In their respective reviews, James Person and D. J. Mullan tackle
issues presently of great moment: Social Security reform and
the debate over “intelligent design.” Person reviews
a book by the late John Attarian, a long-time friend of the Bookman and
a serious thinker on the public policy implications of the long-running
web of distortions that surround the Social Security debate.
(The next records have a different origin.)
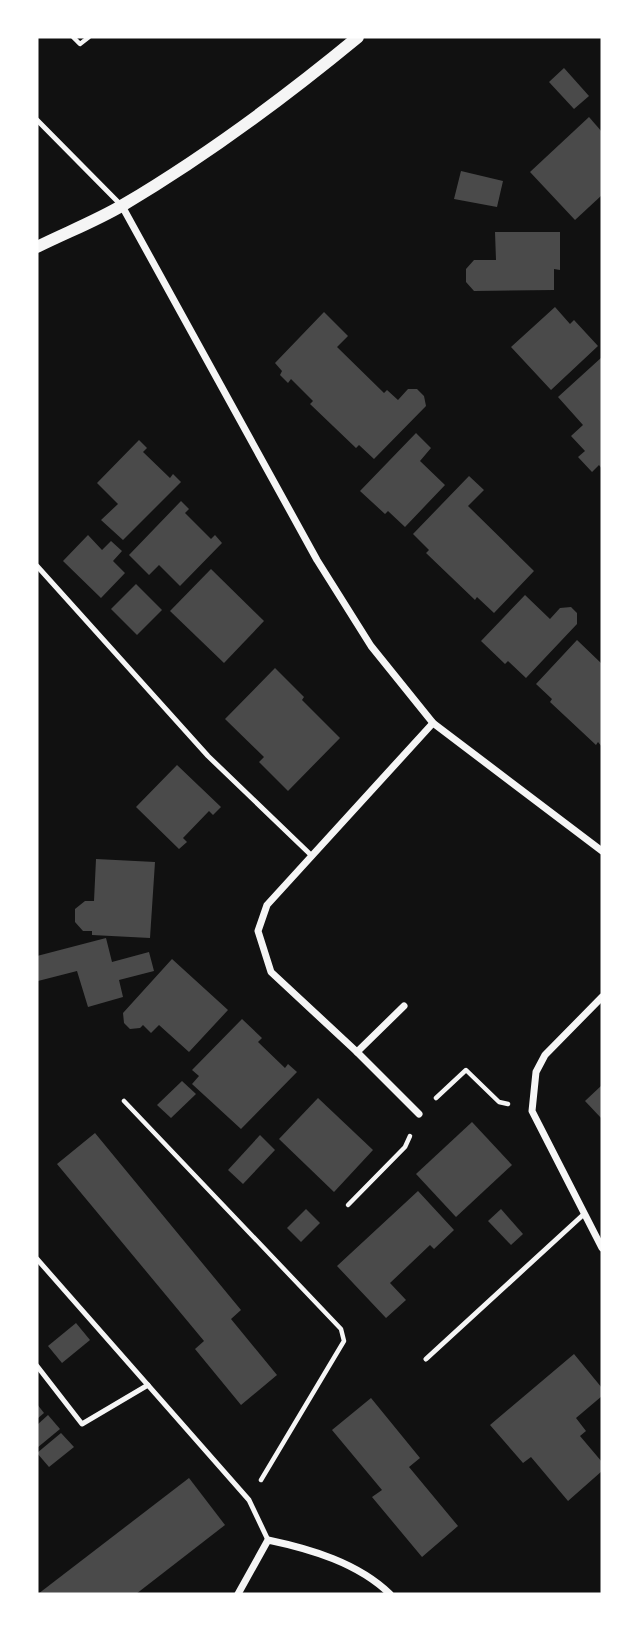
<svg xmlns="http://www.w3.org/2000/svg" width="639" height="1631" viewBox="0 0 639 1631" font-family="'Archivo Narrow',sans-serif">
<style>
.building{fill:#4a4a4a}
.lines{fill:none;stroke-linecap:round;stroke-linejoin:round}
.path{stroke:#f5f5f5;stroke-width:4.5}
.service{stroke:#f5f5f5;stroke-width:5}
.minor{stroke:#f5f5f5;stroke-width:7}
.tertiary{stroke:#f5f5f5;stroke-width:12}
</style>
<rect width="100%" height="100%" fill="#111"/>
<g class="building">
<polygon points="564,68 589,96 574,109 549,82"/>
<polygon points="589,117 602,132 602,195 575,220 530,172"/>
<polygon points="461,171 503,181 497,207 454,199"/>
<polygon points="495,232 560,232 560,270 554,269 554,290 474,291 466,282 466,269 474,260 496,260"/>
<polygon points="555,307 570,324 574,320 598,346 551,390 511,347"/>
<polygon points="324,312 348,336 337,347 384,393 387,390 398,400 408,389 417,389 424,396 426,406 374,459 359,445 356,448 310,404 313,401 291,379 288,383 280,375 282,371 275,363"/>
<polygon points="602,357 602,469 599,465 592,472 578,457 585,451 571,436 583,425 558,397"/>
<polygon points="416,433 431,448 420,461 445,485 405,527 388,511 385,514 360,491"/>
<polygon points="139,440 147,448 143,452 170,478 173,474 181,482 123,540 101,520 118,504 97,483"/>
<polygon points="469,476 484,490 468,506 534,571 494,613 477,597 475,600 426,553 429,550 413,534"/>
<polygon points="181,501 189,509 185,513 211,539 215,535 222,543 180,586 159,565 149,575 129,555"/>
<polygon points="88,535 102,550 111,541 122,551 113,561 125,573 101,598 63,561"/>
<polygon points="211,569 264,621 224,663 170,611"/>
<polygon points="136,584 162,610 137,635 111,609"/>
<polygon points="525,595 550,619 560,608 571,607 577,613 577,624 526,678 508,661 505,664 481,641"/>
<polygon points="577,640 602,664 602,747 598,742 596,745 550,702 552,699 536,684"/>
<polygon points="275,668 304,697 302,700 340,738 288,791 259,762 264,757 225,719"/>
<polygon points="177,765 221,807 213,815 209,811 183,838 187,842 179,849 136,807"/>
<polygon points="96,859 155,862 150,938 92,935 92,931 83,931 75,922 75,909 85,901 94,901"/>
<polygon points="106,938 112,962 149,952 154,971 119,980 123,997 88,1007 77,971 38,981 37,956"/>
<polygon points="172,959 228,1010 189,1052 159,1025 151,1033 143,1025 140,1028 130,1029 124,1023 123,1013"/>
<polygon points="242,1019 262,1038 258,1042 285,1068 288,1064 297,1072 241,1129 192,1084 199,1076 192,1070"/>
<polygon points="182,1081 196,1094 171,1118 157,1105"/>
<polygon points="602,1085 602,1119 585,1101"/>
<polygon points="318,1098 373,1150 334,1192 279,1139"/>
<polygon points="472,1122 512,1165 456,1217 416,1174"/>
<polygon points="95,1133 241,1310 231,1319 277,1375 241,1405 195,1349 204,1341 57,1164"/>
<polygon points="260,1135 275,1150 243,1184 228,1170"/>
<polygon points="418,1191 454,1230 434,1249 430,1245 390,1283 406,1300 386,1318 337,1266"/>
<polygon points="306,1209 320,1223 301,1242 287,1228"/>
<polygon points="501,1209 523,1234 511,1245 488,1221"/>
<polygon points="76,1323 90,1340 62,1363 48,1346"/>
<polygon points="574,1354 602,1388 602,1396 576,1418 586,1431 580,1436 602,1462 602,1471 568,1501 531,1457 523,1463 490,1425"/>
<polygon points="371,1398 420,1458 409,1467 458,1526 422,1557 372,1497 382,1490 332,1430"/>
<polygon points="37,1404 44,1413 37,1419"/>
<polygon points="48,1415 60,1429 37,1448 37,1425"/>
<polygon points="61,1433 74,1447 49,1467 37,1453"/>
<polygon points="189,1478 225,1525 136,1594 38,1594"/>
</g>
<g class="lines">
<g class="path">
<polyline points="73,37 80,44 89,37"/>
<polyline points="436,1098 466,1070 499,1102 508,1104"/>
<polyline points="124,1101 341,1329 344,1341 261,1480"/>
<polyline points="348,1205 405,1147 410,1136"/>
</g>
<g class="service">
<polyline points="37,120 122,206"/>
<polyline points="37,566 208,756 312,856"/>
<polyline points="37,1259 249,1500 268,1540"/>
<polyline points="426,1359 584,1214"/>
<polyline points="37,1366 82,1424 148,1385"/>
</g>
<g class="minor">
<polyline points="122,206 317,560 371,646 433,723 602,851"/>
<polyline points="602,997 545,1055 536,1072 532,1111 602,1248"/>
<polyline points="357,1052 404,1006"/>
<polyline points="419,1114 357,1052 271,972 258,931 267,905 433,723"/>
<path d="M238,1594L268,1540C311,1549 358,1563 390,1594"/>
</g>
<path class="tertiary" d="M37,247C65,233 96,221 123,205C206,156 284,98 358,37"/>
</g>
<rect width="639" height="1631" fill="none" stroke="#ffffff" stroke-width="77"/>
</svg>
Like the best conservative solutions to public-policy problems,
as Person explains, the way out of the Social Security debacle
proposed by Attarian combines hard truths with a grounding in
first principles.

Evolution, as Mullan illustrates in his review, has too often
become evolutionism, a belief system no less vigorous
than religious faith in defending its prerogatives. That many
proponents of Darwin make no secret of a vigorous atheism has
not prevented their beliefs from being presented as the vanguard
of science meant to vanquish all others. Intelligent design,
although flawed in some respects, nevertheless represents a healthy
reaction to the intrusion of science into realms theological
and has itself the support of serious scientists. While the secular
media often speaks as if intelligent design has improperly inserted “religion
in science class,” too often that is because science has
arrogated to itself judgment over religious belief. Science,
even evolution, can tell us at most how things are; they cannot
tell us why.

Finally, in what we hope will be a regular feature, we present “Books
in Little,” a section summarizing in shorter reviews books
that we believe will be of considerable interest to our readers.